**Problem statement:**
What the task needs is every record repeated exactly, nothing more.

(Records from a collection)
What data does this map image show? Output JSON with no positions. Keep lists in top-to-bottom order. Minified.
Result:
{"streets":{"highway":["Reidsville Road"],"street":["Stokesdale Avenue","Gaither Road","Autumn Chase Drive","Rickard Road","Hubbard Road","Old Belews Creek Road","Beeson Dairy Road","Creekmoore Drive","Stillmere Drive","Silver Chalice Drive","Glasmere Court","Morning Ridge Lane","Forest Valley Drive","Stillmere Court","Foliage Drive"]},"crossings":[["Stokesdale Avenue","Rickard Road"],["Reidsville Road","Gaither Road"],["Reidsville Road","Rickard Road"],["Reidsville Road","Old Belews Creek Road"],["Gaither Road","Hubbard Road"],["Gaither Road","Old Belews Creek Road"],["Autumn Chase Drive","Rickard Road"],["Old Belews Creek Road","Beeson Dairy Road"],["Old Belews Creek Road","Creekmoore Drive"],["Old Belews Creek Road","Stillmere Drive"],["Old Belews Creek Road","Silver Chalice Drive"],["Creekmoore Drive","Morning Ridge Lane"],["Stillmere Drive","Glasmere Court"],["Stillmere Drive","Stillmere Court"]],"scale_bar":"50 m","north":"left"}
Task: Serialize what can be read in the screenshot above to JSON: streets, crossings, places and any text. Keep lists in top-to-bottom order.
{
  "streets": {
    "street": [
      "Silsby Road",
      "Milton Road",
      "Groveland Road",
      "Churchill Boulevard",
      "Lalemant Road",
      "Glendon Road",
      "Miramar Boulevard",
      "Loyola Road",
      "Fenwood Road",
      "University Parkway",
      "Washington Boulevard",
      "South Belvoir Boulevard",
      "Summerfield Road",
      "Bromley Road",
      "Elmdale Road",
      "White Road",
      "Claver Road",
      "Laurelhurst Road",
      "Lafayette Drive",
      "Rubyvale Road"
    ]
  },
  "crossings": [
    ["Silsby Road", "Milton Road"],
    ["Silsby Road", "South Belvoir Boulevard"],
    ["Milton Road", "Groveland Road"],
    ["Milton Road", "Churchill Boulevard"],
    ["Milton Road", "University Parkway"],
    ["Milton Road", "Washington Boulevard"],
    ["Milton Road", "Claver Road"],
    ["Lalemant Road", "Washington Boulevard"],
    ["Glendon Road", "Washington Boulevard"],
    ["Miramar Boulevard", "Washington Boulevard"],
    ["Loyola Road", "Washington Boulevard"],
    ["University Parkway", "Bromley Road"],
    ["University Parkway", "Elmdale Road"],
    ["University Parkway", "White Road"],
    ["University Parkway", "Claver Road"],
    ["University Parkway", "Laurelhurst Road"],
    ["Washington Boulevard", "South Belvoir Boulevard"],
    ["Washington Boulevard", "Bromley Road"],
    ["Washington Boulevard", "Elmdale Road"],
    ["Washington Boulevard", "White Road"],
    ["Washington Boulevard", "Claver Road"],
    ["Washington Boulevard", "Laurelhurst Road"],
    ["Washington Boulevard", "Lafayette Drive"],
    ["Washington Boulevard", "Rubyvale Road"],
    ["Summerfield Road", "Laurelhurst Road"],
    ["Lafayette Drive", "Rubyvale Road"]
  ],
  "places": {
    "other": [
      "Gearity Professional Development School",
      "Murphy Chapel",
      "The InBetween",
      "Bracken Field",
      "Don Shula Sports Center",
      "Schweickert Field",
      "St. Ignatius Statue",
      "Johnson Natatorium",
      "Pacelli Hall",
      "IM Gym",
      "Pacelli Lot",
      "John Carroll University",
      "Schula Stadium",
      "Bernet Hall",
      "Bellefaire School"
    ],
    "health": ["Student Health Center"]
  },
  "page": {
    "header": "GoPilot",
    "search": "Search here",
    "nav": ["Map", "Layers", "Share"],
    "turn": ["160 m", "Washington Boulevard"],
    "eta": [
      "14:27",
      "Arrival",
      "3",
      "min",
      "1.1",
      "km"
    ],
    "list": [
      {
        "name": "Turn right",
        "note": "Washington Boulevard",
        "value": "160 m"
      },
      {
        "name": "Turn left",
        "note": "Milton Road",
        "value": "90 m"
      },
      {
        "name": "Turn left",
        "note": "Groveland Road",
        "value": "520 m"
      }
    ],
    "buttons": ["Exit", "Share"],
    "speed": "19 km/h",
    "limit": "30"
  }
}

**Response to this exercise:**
What data does this map image show? Output JSON with no positions. Keep lists in top-to-bottom order. Minified.
Result:
{"streets":{"highway":["Reidsville Road"],"street":["Stokesdale Avenue","Gaither Road","Autumn Chase Drive","Rickard Road","Hubbard Road","Old Belews Creek Road","Beeson Dairy Road","Creekmoore Drive","Stillmere Drive","Silver Chalice Drive","Glasmere Court","Morning Ridge Lane","Forest Valley Drive","Stillmere Court","Foliage Drive"]},"crossings":[["Stokesdale Avenue","Rickard Road"],["Reidsville Road","Gaither Road"],["Reidsville Road","Rickard Road"],["Reidsville Road","Old Belews Creek Road"],["Gaither Road","Hubbard Road"],["Gaither Road","Old Belews Creek Road"],["Autumn Chase Drive","Rickard Road"],["Old Belews Creek Road","Beeson Dairy Road"],["Old Belews Creek Road","Creekmoore Drive"],["Old Belews Creek Road","Stillmere Drive"],["Old Belews Creek Road","Silver Chalice Drive"],["Creekmoore Drive","Morning Ridge Lane"],["Stillmere Drive","Glasmere Court"],["Stillmere Drive","Stillmere Court"]],"scale_bar":"50 m","north":"left"}
Task: Serialize what can be read in the screenshot above to JSON: streets, crossings, places and any text. Keep lists in top-to-bottom order.
{
  "streets": {
    "street": [
      "Silsby Road",
      "Milton Road",
      "Groveland Road",
      "Churchill Boulevard",
      "Lalemant Road",
      "Glendon Road",
      "Miramar Boulevard",
      "Loyola Road",
      "Fenwood Road",
      "University Parkway",
      "Washington Boulevard",
      "South Belvoir Boulevard",
      "Summerfield Road",
      "Bromley Road",
      "Elmdale Road",
      "White Road",
      "Claver Road",
      "Laurelhurst Road",
      "Lafayette Drive",
      "Rubyvale Road"
    ]
  },
  "crossings": [
    ["Silsby Road", "Milton Road"],
    ["Silsby Road", "South Belvoir Boulevard"],
    ["Milton Road", "Groveland Road"],
    ["Milton Road", "Churchill Boulevard"],
    ["Milton Road", "University Parkway"],
    ["Milton Road", "Washington Boulevard"],
    ["Milton Road", "Claver Road"],
    ["Lalemant Road", "Washington Boulevard"],
    ["Glendon Road", "Washington Boulevard"],
    ["Miramar Boulevard", "Washington Boulevard"],
    ["Loyola Road", "Washington Boulevard"],
    ["University Parkway", "Bromley Road"],
    ["University Parkway", "Elmdale Road"],
    ["University Parkway", "White Road"],
    ["University Parkway", "Claver Road"],
    ["University Parkway", "Laurelhurst Road"],
    ["Washington Boulevard", "South Belvoir Boulevard"],
    ["Washington Boulevard", "Bromley Road"],
    ["Washington Boulevard", "Elmdale Road"],
    ["Washington Boulevard", "White Road"],
    ["Washington Boulevard", "Claver Road"],
    ["Washington Boulevard", "Laurelhurst Road"],
    ["Washington Boulevard", "Lafayette Drive"],
    ["Washington Boulevard", "Rubyvale Road"],
    ["Summerfield Road", "Laurelhurst Road"],
    ["Lafayette Drive", "Rubyvale Road"]
  ],
  "places": {
    "other": [
      "Gearity Professional Development School",
      "Murphy Chapel",
      "The InBetween",
      "Bracken Field",
      "Don Shula Sports Center",
      "Schweickert Field",
      "St. Ignatius Statue",
      "Johnson Natatorium",
      "Pacelli Hall",
      "IM Gym",
      "Pacelli Lot",
      "John Carroll University",
      "Schula Stadium",
      "Bernet Hall",
      "Bellefaire School"
    ],
    "health": ["Student Health Center"]
  },
  "page": {
    "header": "GoPilot",
    "search": "Search here",
    "nav": ["Map", "Layers", "Share"],
    "turn": ["160 m", "Washington Boulevard"],
    "eta": [
      "14:27",
      "Arrival",
      "3",
      "min",
      "1.1",
      "km"
    ],
    "list": [
      {
        "name": "Turn right",
        "note": "Washington Boulevard",
        "value": "160 m"
      },
      {
        "name": "Turn left",
        "note": "Milton Road",
        "value": "90 m"
      },
      {
        "name": "Turn left",
        "note": "Groveland Road",
        "value": "520 m"
      }
    ],
    "buttons": ["Exit", "Share"],
    "speed": "19 km/h",
    "limit": "30"
  }
}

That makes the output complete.